The above review presents the unique and valuable contributions of Michitake Aso’s Rubber and the Making of Vietnam in comparison with other research on the history of rubber in Vietnam. Instead of focusing on the economic dimension of rubber and the interactions between rubber plantations and the national revolutions, the author applies a much more nuanced and comprehensive approach. The book covers all major aspects of the rubber production, including science, commerce, governance, healthcare, as well as the position of rubber plantations in the prolonged wars of Vietnam. More interestingly, Aso discusses all these aspects through the lens of an ecological perspective, which clarifies the impacts of rubber on the society, economy, culture, and politics. Another vigorous effort of the author is how he widens the discussion on the history of rubber in Vietnam to a broader context of Southeast Asia, and links it with the nationalist struggles, decolonization, and nation-building in colonial and postcolonial Vietnam. However, perhaps because the book covers so many aspects, an inadequate discussion is reserved for the central hypothesis of ecological history of rubber as conveyed by the title of the book.

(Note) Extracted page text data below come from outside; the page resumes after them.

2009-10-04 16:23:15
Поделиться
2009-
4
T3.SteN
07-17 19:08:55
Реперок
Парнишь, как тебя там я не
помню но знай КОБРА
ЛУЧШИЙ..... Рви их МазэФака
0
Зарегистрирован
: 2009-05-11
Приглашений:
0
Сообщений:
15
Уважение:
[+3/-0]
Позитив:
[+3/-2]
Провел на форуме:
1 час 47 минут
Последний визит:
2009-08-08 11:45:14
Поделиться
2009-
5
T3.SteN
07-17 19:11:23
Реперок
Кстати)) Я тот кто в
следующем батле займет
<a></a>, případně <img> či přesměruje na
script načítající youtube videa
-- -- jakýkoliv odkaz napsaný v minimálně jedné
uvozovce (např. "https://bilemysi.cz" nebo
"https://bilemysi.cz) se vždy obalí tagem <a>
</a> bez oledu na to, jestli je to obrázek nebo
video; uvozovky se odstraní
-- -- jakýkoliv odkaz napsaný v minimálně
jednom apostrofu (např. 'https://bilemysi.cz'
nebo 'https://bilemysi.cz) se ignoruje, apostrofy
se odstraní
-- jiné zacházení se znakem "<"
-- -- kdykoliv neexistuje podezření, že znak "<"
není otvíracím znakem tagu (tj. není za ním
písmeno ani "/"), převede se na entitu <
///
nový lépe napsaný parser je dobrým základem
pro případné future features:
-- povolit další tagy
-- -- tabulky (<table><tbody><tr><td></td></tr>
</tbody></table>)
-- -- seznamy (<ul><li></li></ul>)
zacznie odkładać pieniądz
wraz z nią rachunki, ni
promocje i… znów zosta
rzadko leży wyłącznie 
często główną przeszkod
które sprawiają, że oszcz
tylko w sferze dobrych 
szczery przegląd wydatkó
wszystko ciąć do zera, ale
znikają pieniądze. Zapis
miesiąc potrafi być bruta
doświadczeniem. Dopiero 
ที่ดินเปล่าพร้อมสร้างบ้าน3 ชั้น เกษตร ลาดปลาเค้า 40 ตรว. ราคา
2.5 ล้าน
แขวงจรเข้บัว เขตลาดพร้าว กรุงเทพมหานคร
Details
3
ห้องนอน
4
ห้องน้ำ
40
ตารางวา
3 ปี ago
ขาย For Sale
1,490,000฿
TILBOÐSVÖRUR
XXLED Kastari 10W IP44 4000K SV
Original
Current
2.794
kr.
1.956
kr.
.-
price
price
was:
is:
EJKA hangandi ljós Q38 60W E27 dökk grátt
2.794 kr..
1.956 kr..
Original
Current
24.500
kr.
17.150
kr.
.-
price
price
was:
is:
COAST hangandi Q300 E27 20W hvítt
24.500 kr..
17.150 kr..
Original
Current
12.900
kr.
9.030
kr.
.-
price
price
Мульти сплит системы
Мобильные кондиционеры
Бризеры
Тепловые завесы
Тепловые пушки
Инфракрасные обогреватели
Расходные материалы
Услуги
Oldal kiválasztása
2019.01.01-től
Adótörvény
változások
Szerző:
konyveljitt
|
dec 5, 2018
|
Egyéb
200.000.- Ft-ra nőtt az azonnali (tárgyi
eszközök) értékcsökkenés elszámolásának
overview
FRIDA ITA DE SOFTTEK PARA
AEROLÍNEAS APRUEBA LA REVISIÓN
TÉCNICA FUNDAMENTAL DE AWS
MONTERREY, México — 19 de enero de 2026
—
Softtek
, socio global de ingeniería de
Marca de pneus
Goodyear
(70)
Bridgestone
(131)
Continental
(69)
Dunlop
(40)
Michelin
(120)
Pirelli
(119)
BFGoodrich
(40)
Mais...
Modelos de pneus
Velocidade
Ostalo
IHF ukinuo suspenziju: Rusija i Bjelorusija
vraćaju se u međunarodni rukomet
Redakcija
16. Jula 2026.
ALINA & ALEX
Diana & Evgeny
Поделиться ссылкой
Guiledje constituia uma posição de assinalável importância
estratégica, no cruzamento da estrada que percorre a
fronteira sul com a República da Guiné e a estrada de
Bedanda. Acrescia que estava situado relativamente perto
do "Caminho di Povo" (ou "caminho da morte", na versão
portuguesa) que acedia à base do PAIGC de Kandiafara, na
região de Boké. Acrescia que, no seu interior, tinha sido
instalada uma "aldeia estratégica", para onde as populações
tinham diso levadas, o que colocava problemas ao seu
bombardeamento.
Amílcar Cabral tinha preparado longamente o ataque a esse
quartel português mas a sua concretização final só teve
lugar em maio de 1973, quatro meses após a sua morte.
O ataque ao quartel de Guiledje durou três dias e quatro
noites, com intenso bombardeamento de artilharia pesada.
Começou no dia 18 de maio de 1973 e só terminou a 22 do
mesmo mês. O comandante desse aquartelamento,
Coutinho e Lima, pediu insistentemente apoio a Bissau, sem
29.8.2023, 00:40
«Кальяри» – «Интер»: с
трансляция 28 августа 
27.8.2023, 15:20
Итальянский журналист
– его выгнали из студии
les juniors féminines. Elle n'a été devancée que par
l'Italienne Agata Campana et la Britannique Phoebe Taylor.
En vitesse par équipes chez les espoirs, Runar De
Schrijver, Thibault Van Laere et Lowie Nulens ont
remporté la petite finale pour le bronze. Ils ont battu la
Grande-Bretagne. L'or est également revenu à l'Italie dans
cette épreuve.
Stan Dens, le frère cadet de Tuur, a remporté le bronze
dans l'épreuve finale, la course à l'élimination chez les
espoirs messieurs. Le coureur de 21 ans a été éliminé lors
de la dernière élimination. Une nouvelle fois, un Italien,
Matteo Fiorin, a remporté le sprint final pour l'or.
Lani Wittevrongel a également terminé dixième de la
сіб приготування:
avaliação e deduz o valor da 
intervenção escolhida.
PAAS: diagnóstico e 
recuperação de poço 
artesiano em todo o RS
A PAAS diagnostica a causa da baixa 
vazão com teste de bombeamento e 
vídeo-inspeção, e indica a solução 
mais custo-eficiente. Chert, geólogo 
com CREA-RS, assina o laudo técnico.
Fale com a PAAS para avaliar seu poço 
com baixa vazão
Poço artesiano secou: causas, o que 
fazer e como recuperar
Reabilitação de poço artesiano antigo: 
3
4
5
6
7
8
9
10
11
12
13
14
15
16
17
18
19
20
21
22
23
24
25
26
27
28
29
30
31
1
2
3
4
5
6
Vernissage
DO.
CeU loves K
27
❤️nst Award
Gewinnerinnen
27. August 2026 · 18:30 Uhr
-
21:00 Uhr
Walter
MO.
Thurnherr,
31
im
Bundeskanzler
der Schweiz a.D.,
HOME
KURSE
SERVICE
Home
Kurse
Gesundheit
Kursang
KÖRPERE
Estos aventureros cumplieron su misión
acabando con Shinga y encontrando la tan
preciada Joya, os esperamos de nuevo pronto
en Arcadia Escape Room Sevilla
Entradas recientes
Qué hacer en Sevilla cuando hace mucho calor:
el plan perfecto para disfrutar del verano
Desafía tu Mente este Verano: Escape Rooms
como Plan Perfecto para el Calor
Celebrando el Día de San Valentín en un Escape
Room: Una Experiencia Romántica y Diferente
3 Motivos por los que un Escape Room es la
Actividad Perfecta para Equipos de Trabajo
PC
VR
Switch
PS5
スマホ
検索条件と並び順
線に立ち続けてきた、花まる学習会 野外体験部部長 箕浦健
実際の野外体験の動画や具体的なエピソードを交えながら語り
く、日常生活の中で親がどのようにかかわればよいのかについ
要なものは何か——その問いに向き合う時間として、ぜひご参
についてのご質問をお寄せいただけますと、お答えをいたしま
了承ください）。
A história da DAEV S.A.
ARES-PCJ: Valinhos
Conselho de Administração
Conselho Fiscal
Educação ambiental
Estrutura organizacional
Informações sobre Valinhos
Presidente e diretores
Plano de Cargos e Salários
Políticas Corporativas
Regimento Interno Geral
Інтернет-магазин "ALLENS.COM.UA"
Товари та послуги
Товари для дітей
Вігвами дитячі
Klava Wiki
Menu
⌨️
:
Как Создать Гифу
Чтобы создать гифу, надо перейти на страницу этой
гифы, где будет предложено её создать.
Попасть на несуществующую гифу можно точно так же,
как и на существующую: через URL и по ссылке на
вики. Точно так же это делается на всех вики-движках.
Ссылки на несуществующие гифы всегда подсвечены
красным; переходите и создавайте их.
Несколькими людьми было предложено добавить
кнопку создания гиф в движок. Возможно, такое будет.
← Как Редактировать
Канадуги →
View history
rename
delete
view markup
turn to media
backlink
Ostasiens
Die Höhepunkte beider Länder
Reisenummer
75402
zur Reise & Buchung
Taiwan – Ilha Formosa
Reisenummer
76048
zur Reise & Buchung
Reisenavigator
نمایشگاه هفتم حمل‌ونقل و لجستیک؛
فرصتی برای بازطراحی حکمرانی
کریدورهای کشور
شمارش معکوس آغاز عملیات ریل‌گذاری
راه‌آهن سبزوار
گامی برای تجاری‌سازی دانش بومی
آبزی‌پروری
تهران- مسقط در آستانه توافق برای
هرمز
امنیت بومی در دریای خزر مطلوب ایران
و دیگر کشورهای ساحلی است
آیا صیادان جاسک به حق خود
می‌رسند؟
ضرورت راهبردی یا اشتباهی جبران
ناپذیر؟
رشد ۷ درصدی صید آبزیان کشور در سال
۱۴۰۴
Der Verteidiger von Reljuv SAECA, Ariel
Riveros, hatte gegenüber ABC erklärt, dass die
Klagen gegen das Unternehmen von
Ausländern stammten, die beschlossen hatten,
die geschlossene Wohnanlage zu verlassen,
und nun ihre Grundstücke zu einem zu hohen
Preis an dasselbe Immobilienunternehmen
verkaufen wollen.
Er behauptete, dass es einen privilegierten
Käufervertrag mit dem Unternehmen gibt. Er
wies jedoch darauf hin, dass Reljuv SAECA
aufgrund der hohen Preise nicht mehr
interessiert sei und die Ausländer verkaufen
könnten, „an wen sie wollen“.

The ecological and environmental disasters resulting from the Americans’ spraying of Agent Orange on rubber plantations are inadequately examined. Moreover, there is insufficient information on rubber management during the Japanese occupation period (1940–45). The statement that Ngô Đình Diệm “on July 21 [1954] signed the Geneva Accords” (p. 209) is also inaccurate. In fact, Diệm had refused to sign the Accords and this was the reason why he later claimed his government was not bound by this agreement (Chapman 2013, 69; Gaiduk 2003, 207). Finally, my experience with Dutch colonial expansion in the Indonesian archipelago causes me to have doubts on several points. First, that the expansion of rubber plantations in Indochina was because of a need to increase the French colonial government’s presence in the rural areas. Second, that the requirements to protect French rubber planters prompted the French colonial government to establish an effective administrative control of the countryside.
Phạm Văn Thuỷ
VNU University of Social Sciences and Humanities, Hanoi (VNU-USSH)
References
Chapman, Jessica M. 2013. Cauldron of Resistance: Ngo Dinh Diem, The United States, and 1950s Southern Vietnam. Ithaca: Cornell University Press.
Gaiduk, Ilya V. 2003. Confronting Vietnam: Soviet Policy toward the Indochina Conflict, 1954–1963. Stanford: Stanford University Press.